What Comes Next for Webcasting
We’re not there yet. Right now, when managers want to talk to 500 people or even 100 people at once, video conferencing is unwieldy; meanwhile, the latency built into webcasting means that webcasting for smaller groups is not a great fit, because it does not provide video feedback from the audience to the speaker. Fortunately, a number of advances have recently been made. Until now, webcasting has been suitable for big, one-off events. A proper webcast required complicated production efforts, however, the latest webcasting technology streamlines production, allows use of mobile devices and webcams, allows integration of multiple streams, and focuses on self-service, making it far more user-friendly to the global IT teams. Real-time analytics make it easier to monitor engagement. For secure events, webcasting can be integrated with an existing platform and use pre-set permissions and access control. At the end of the presentation, the live streams automatically convert to become Video On Demand (VOD), published at the same URL as the live event. Meanwhile, better presenter tools make it easier for the speaker to ensure fluid delivery, for both in-person and virtual audiences simultaneously.
At the same time, this technology is making the viewer experience more appealing as well. Interactive tools have been clunky and difficult for participants to use. Webcast platforms should now stream to any device. Immediate Live-to-DVR functionality enables viewers to pause, rewind, and catch up with the presenter. Viewers should can also switch between video and slides for greater interactivity, and use slides and chapters to navigate the VOD as well as searching for keywords. The practice of standalone webcasting systems no longer makes sense; as enterprises formalize their video strategies, webcasting needs to be seamlessly integrated into the rest of the video platform, so webcasting is part of the everyday workflow. In sum, the latest generation of webcasting technology makes webcasting easier and more appealing, so it can become part of the corporate culture instead of the occasional one-off event.
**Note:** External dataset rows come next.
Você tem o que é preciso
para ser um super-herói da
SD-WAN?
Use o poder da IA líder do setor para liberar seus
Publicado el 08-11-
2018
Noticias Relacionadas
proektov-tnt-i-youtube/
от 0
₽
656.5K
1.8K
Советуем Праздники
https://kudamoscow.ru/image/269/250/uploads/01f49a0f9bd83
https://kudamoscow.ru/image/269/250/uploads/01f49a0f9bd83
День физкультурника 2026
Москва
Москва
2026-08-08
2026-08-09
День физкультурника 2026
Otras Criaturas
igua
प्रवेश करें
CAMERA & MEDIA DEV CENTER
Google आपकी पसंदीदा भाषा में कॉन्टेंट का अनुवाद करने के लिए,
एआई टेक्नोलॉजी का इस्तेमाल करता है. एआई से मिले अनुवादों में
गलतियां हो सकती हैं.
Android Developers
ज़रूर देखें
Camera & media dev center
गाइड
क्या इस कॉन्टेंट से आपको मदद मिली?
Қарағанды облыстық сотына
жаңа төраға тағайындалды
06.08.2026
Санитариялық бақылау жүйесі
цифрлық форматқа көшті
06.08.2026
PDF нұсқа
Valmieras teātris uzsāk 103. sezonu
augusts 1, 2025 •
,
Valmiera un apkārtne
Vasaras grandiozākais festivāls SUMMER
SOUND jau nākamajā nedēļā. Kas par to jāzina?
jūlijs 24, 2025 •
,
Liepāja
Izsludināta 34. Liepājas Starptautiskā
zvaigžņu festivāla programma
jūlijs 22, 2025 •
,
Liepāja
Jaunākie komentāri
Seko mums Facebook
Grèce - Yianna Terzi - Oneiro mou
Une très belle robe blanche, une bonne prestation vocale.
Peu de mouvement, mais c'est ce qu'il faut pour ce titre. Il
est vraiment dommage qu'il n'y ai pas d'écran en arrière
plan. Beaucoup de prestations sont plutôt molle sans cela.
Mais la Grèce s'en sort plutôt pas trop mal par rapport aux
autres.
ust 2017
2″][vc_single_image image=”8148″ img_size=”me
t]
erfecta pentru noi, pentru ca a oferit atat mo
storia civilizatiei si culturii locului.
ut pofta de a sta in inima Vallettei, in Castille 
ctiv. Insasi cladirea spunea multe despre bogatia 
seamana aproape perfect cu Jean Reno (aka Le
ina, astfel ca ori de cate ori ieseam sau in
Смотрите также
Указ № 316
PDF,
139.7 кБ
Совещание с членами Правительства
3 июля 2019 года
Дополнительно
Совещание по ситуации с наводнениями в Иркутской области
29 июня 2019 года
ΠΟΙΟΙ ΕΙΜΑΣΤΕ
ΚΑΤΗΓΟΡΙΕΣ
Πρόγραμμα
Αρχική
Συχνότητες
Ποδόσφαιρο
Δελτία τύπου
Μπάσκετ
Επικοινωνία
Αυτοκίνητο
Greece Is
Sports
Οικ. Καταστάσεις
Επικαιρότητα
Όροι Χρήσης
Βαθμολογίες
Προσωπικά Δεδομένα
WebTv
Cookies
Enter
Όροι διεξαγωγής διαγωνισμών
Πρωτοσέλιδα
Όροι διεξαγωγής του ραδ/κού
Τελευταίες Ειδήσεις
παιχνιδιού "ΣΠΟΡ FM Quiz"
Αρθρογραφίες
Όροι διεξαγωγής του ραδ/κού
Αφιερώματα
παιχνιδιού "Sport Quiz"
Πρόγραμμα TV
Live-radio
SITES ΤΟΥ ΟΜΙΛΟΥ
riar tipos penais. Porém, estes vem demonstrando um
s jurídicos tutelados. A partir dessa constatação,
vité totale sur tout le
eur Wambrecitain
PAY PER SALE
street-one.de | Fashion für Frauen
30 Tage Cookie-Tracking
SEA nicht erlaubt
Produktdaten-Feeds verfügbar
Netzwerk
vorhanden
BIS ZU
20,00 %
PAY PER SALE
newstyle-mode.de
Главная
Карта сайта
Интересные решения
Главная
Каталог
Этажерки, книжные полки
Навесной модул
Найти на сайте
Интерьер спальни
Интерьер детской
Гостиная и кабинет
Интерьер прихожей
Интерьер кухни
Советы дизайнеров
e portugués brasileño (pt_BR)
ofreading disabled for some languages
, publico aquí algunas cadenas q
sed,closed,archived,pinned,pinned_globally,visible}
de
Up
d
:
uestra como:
The history of webcasting is a reflection of the changes in corporate culture. Now, as business is increasingly conducted in a global, individualized, highly mobile world, webcasting helps meet the needs for communication to be both personal and convenient. As the YouTube and Netflix generation enter the workforce and take the helm across industries, webcasting capabilities are no longer nice-to-have but a must-have. To fulfill this promise, modern webcasting needs to finally reflect consumer sensibilities and deliver a lightweight, flexible, and interactive experience. As more business is conducted by video, expect webcasting to play an even greater role in the future.